Language Optimisations vs Domain-Specific Optimisations
To quote part of the abstract from Arch D. Robinson’s awesome paper, The Impact of Economics on Compiler Optimization:
Compile-time program optimizations are similar to poetry: more are written than are actually published in commercial compilers. Hard economic reality is that many interesting optimizations have too narrow an audience to justify their cost in a general-purpose compiler, and custom compilers are too expensive to write. This has already happened accidentally for C++, albeit imperfectly, in the form of template metaprogramming.
In a nutshell, writing optimisations is hard. Often, it’s too much of an engineering effort to implement tons of optimisations in a production-quality compiler: the gains you see simply aren’t worth the amount of effort. I won’t ramble on about this, since that’s the focus of Robinson’s paper, and it’s an enlightening read if you’re interested in that topic. (It’s also an enlightening read of you’re wondering what all the fuss is about with C++ templates.) Related to Robison’s paper is a talk given by Bill Pugh, titled “Is Code Optimization Research Relevant?”. One standout slide from that talk is this one:
18 years from now, if we pull a Pentium III out of the deep freeze, apply our future compiler technology to SPECINT2000, and get an additional 2x speed improvement … I will be impressed/amazed.

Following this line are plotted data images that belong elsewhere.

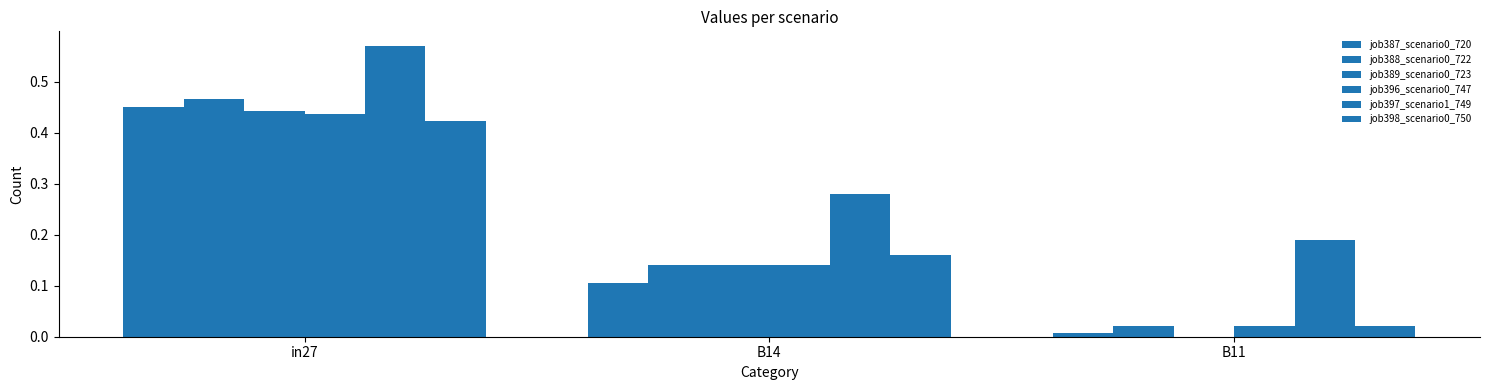

What is the difference between the highest and lowest values at B14?

0.2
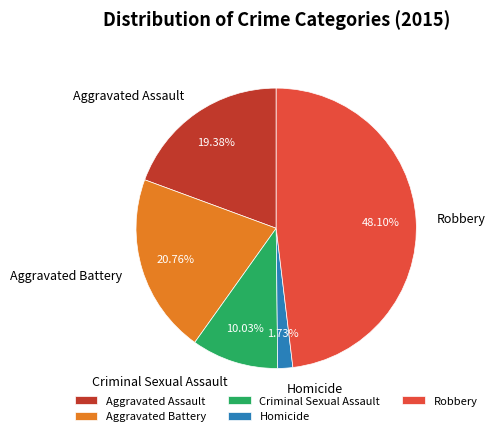

Which slice is the largest?

Robbery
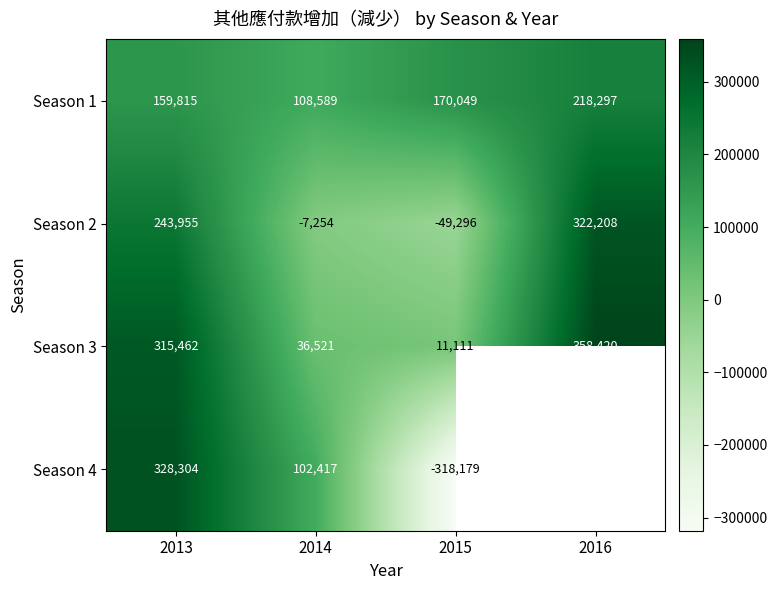

List the labels in order of Season 2 value, largest first.

2016, 2013, 2014, 2015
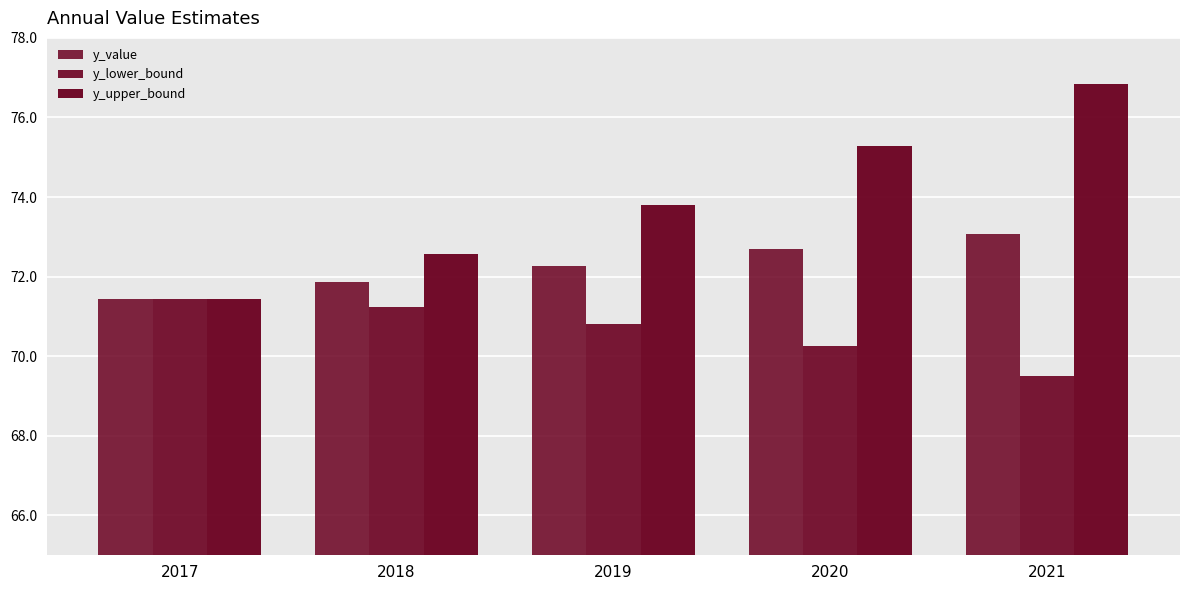

How many distinct data groups are displayed?

3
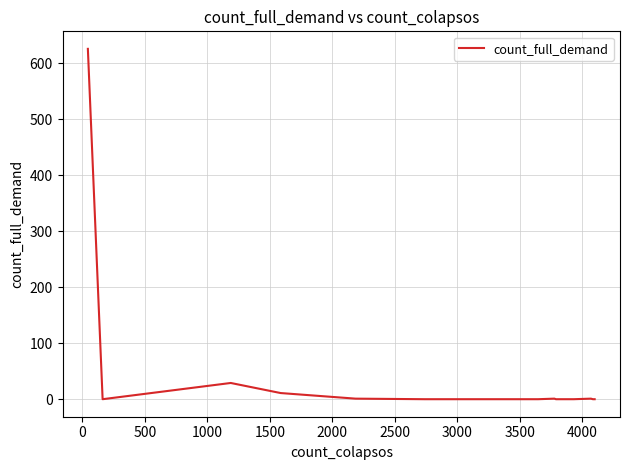

Is this an area chart (filled region under the line)?

No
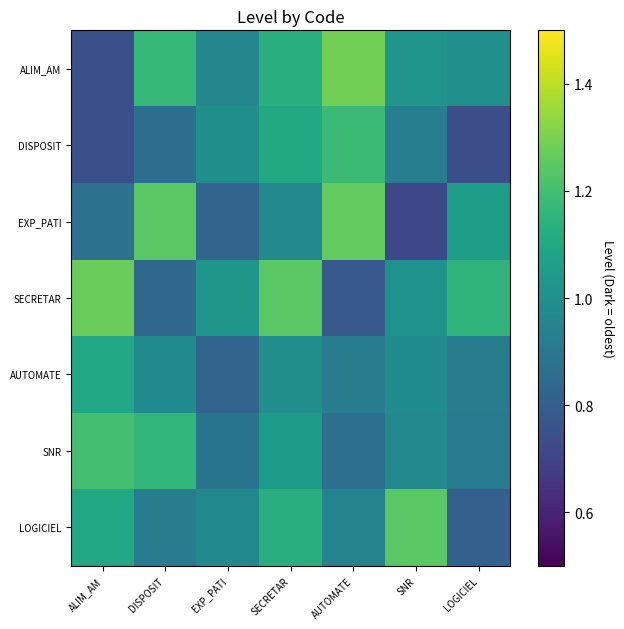

Which series has the largest total across all categories?

SECRETAR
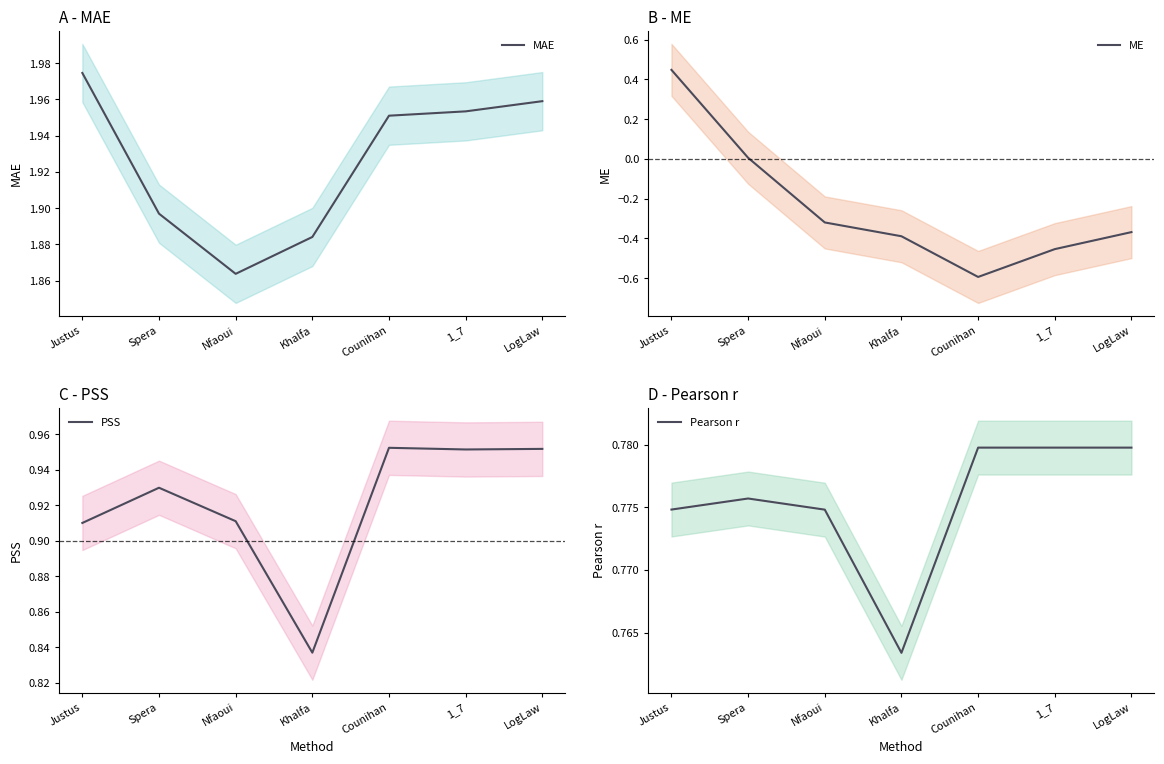

Which series has the widest spread of values?

ME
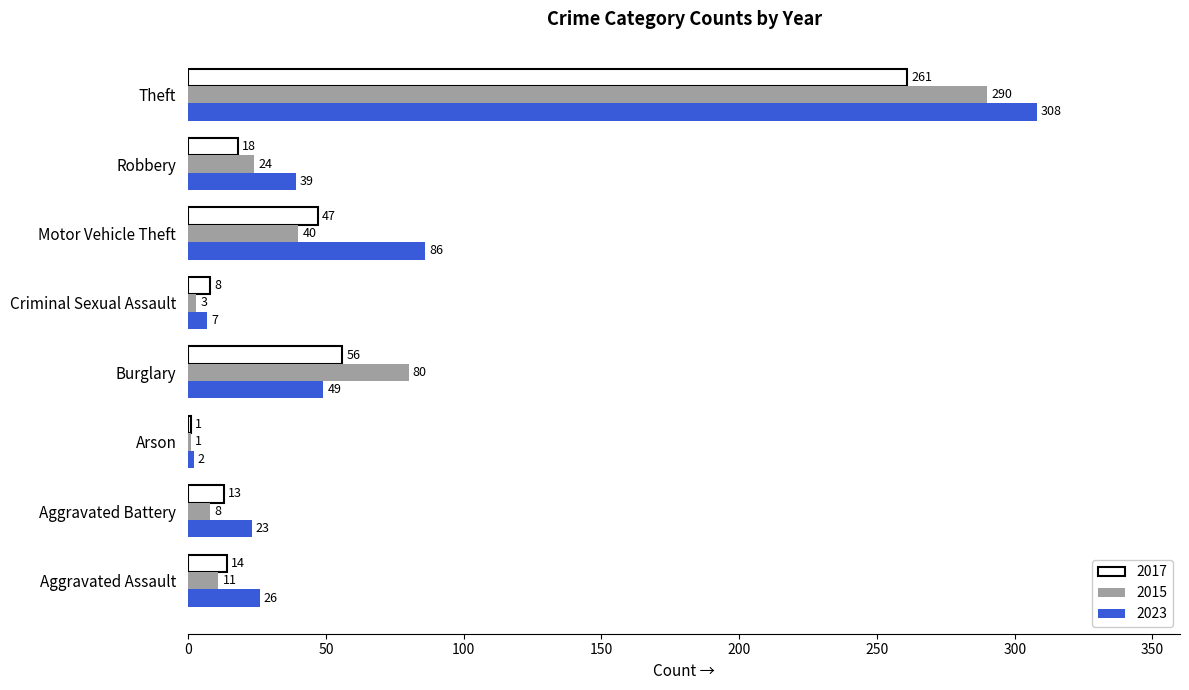

Is the value of 2015 at Motor Vehicle Theft greater than the value of 2023 at Motor Vehicle Theft?

No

And Bill is pretty much right. But I won’t talk about whether research on optimisations is relevant or not — again, have a browse of Bill’s talk if you want to debate that with him.
What I do want to talk about is that both Robinson’s paper and Pugh’s talk both hint at something which is never explicitly stated: the successful optimisations which have been done in the past few years are mostly domain-specific optimisations. These are optimisations which apply to only to a particular problem area, e.g. graphics (thus the word “domain” in domain-specific). Pugh gives the example that optimising matrix multiplication is quite successful: here, the domain that is being optimised is matrices, a well-defined and well-known area of maths. Robinson makes the point that C++ templates are successful because they can be used to create domain-specific optimisations, since they can be used to meta-program the compiler.
One interesting example of a domain-specific optimisation are the vector units on a modern desktop system: AltiVec on the PowerPC, the PlayStation 2’s Emotion Engine, MMX/SSE on Intel x86s. While they’re not part of the compiler, they are a perfect example of just how well you can optimise code when you start having domain-specific constructs available (in this case, vector operations). Modern-day programmable graphics cards such as the latest NVidias and ATI Radeons are proof that native language (and hardware) support for vectors can reap massive speed benefits, and IBM’s new Cell CPU begs for properly vectorised code to get any decent performance out of it. The point of all this is: if your programming language natively supports expressing the problem domain you want to solve, you can really optimise the hell out of it.
In the future, I hope that languages or compilers will enable us to easily write domain-specific optimisations, because language optimisation research — especially for imperative languages — simply aren’t going to give us that much of a speedup anymore. Look at the number of optimisation options in the gcc manpage and count how many of them will really give you a significant speedup. Beyond some basic, well-known optimisations, such as constant propagation and inlining, are the rest of those obscure optimisations really worthwhile? Is it worth it to put the engineering effort into those optimisations when you not only have to code them up, but also maintain them and make sure that they don’t cause optimised program to behave differently to non-optimised programs?
I’d rather that all that engineering effort be put into making the language and compiler more extensible, so that libraries can come bundled with their own optimisations that can be added to the compiler. This potentially gives a much greater speed increase. In low-level languages such as C, this doesn’t make such a big difference because you’re programming so close to the hardware (though it certainly can sometimes: observe the success of C++ templates). High-level languages that enable the programmer to more closely express the problem domain in the language, such as Python and Haskell, have much more to gain.